B’nai B’rith International President Charles O. Kaufman and CEO Daniel S. Mariaschin have issued the following statement:  
Jews in the New York metropolitan region are again grappling with anti-Semitic violence. A machete attack at a Chanukah celebration in Monsey has left at least five hurt. Jews in Brooklyn, New Jersey and now Monsey are under daily threat of violence. We cannot accept as normal the beatings, stabbings, shovings and slurs targeting Jews. Though a suspect in the Monsey attack has been arrested, this cannot be the end of the story.

There must be an unequivocal condemnation of this across the spectrum — from political and religious leaders. We also call on the media to give this epidemic more extensive coverage than it has.

B’nai B’rith’s United Nations and Intercommunal Affairs Director David Michaels today joined New York City Mayor Bill de Blasio and civic and religious leaders in pledging a firm response to a wave of anti-Semitism that has reached the largest Jewish population center in the diaspora.

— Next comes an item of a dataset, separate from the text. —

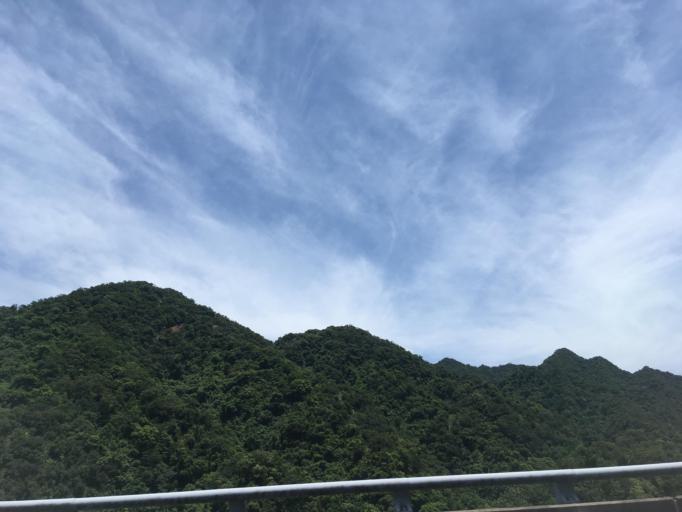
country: TW
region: Taipei
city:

The Jewish community should not be made to feel that what is now a near-daily occurrence of violence is just some phase that will go away on its own. Apathy or disinterest are not acceptable in this climate of hatred.

What we have seen in recent days and weeks has never occurred in this country. Before analogies are made to darker periods in history where this kind of behavior was not addressed – and in fact was encouraged – community leaders, judges and law enforcement must commit to a full range of resources to stop these outbreaks.

We thank the Guardian Angels – an unarmed crime-prevention group – for patrolling the neighborhoods most impacted by these attacks.

Meanwhile, we encourage police to work more proactively to protect the Jewish community. Also, we urge New York leaders to review the parole reform laws in the city, which allow those individuals arrested for hate crimes to be back on the streets almost immediately.